Se mettre en danger dans le but de divertir, sans texte ni mise en scène, tout en étant créatif, drôle et pertinent: voilà le défi que relèvent haut la main les improvisateurs du Québec.

L’offre de spectacles d’improvisations est en hausse à Québec depuis quelques années, et la qualité aussi.

Le Club d’impro et le Punch Club sont deux joueurs en pleine ascension, mettant en vedette les meilleurs improvisateurs de la région et de la province. Le principal but de leurs spectacles: divertir le public au maximum.

Le goût du risque

Au Club d’impro, quatre comédiens aux grands talents doivent improviser selon les «jeux» ou «défis» du créateur Louis-Olivier Pelletier et du musicien Alexandre Racine.

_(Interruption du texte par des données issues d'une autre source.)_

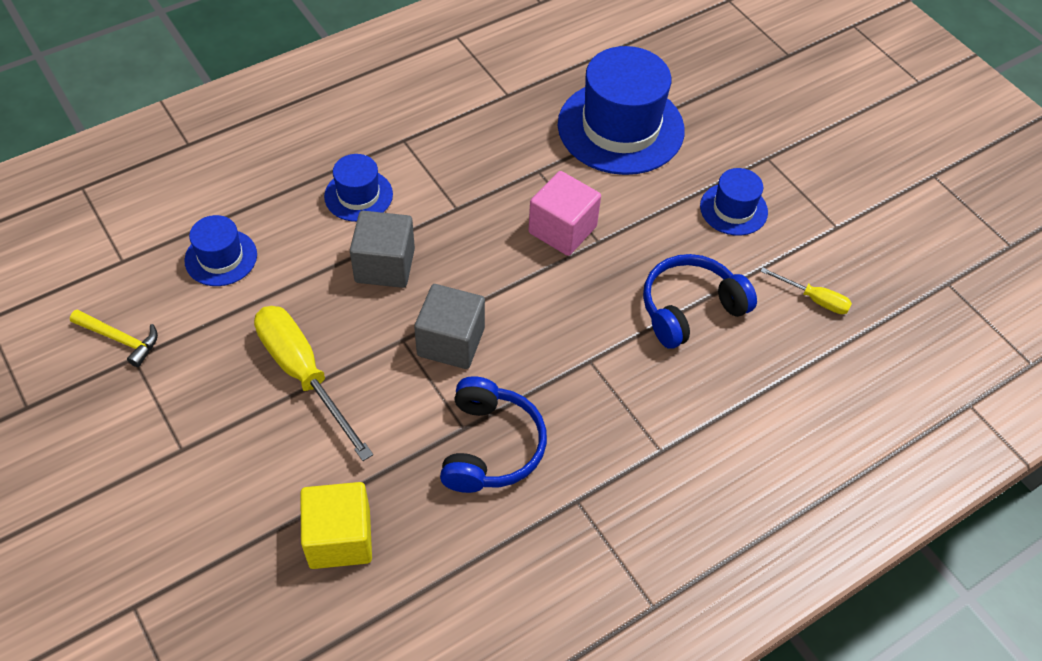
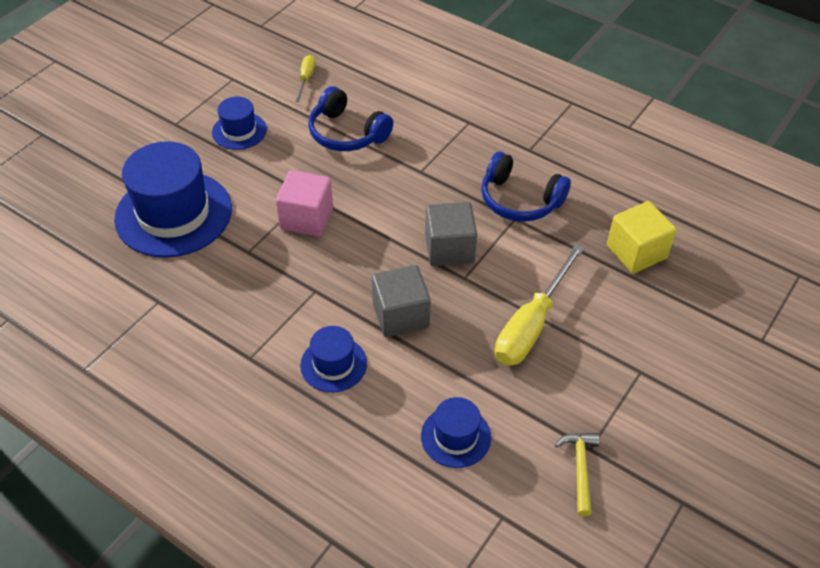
camera: 110 degrees left, 5 degrees down
blue headphones [440,376,547,493] -> blue headphones turned 135 degrees counterclockwise [481,152,571,222]

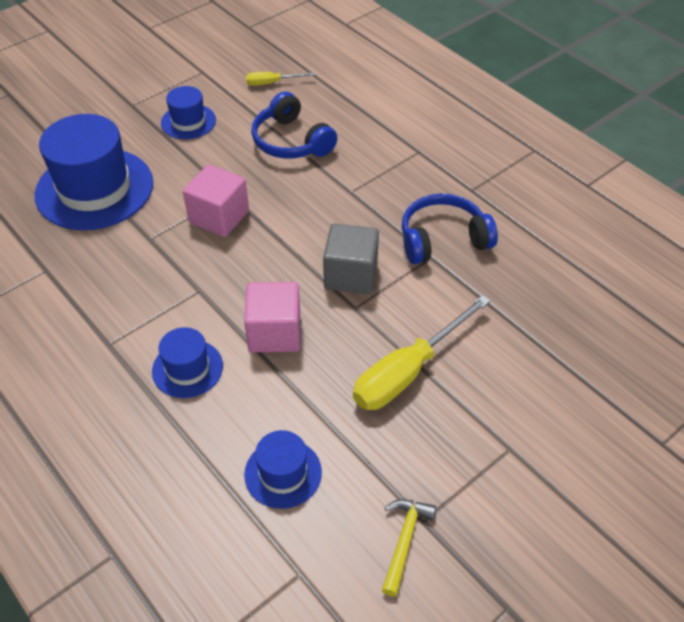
camera: 15 degrees right, 0 degrees up
yellow screwdriver [295,55,316,102] -> yellow screwdriver turned 120 degrees counterclockwise [246,72,315,86]
grey cube [372,265,431,337] -> pink cube [244,282,300,353]
blue headphones [481,152,571,222] -> blue headphones turned 120 degrees clockwise [402,193,498,264]
yellow cube [607,201,676,274] -> none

«Il faut absolument voir ce que le Club d’impro propose, parce que ce sont les meilleurs éléments de l’impro à Québec qui se rassemblent en dehors de toute compétition», relate Louis-Olivier Pelletier, précisant que les acteurs sortent «littéralement de leur zone de confort».

Parfois, ils doivent parler en même temps ou encore exécuter une improvisation dans laquelle les bruits sont catapultés par des gens du public.

«Certains des jeux sont super difficiles à exécuter, on trébuche. Le public adore ça, affirme Louis-Oliver. Nous sortons du cadre classique connu au Québec», souligne l’improvisateur qui propose aussi les formes longues dans lesquelles les improvisations peuvent parfois durer plus de 25 minutes.

Sans règles

À l’inverse, il y a le Punch Club. Des confrontations d’improvisation en équipe de trois où la concurrence atteint son paroxysme. Sans règle, dans le style d’une bataille de rap, les joueurs s’affrontent pour la ceinture de championnat. «Ce sont les meilleurs joueurs d’impro au Québec, mais ça pourrait s’appliquer sur le monde entier», ose même avancer Dominic Lapointe, l’un des trois fondateurs du Punch Club. «Il y a zéro règle, pas de punitions. Il y a que des thèmes et des durées», explique-t-il. Un gag n’attend pas l’autre, souligne Dominic. Des vedettes comme Florence Longpré (Like-moi) et Ève Landry (Unité 9) y jouent régulièrement.

«Les spectacles sont à la hauteur. On réussit à avoir des joueurs de calibre assez impressionnant. Les gens sont prêts à payer 75 $ pour aller voir François Bellefeuille ou n’importe quel autre humoriste. Alors, ils sont capables de payer 15 $ pour venir voir ce spectacle-là qui, à mon avis, est beaucoup plus drôle. Le ratio rire-dollar est plus élevé, sans compter la variation de styles dans le spectacle».